____ TEXT EXTRACT

- edited description
PyObject_GetBuffer fails on arrays
Hello, the regex package fails tests with PyPy.
Apparently PyObject_GetBuffer(string, &str_info->view, PyBUF_SIMPLE)
does not work on array.array
types. The relevant code is here
Test programme:
import regex import array a = array.array("c") regex.compile("bla").match(a)
Result:
pypy test.py PyObject_GetBuffer failed! Traceback (most recent call last): File "test.py", line 5, in <module> regex.compile("bla").match(a) TypeError: expected string or buffer
Version info:
$ pypy --version Python 2.7.13 (ab0b9caf307db6592905a80b8faffd69b39005b8, Oct 13 2018, 23:33:37) [PyPy 6.0.0 with GCC 8.2.0]
Comments (5)

________

- _AIM OF THE EXERCISE_
Retype the PyPy bug report on PyObject_GetBuffer word for word, from start to finish.

____ EXTRACTED MATERIAL

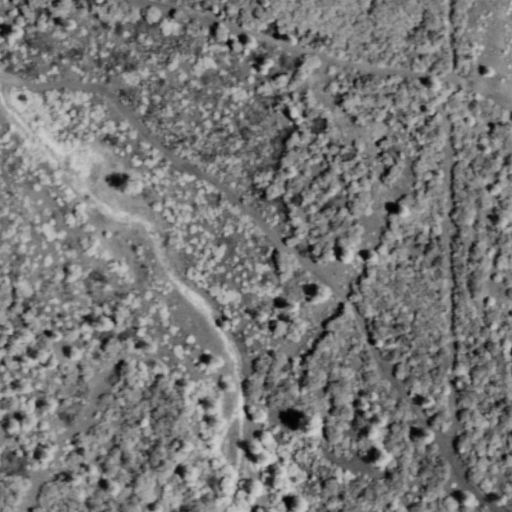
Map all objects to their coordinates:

________
____ EXTRACTED MATERIAL

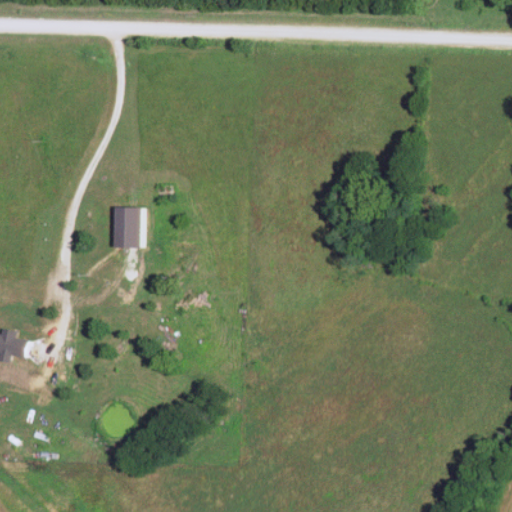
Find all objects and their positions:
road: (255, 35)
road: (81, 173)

________

- _TASK SOLUTION_
- edited description
PyObject_GetBuffer fails on arrays
Hello, the regex package fails tests with PyPy.
Apparently PyObject_GetBuffer(string, &str_info->view, PyBUF_SIMPLE)
does not work on array.array
types. The relevant code is here
Test programme:
import regex import array a = array.array("c") regex.compile("bla").match(a)
Result:
pypy test.py PyObject_GetBuffer failed! Traceback (most recent call last): File "test.py", line 5, in <module> regex.compile("bla").match(a) TypeError: expected string or buffer
Version info:
$ pypy --version Python 2.7.13 (ab0b9caf307db6592905a80b8faffd69b39005b8, Oct 13 2018, 23:33:37) [PyPy 6.0.0 with GCC 8.2.0]
Comments (5)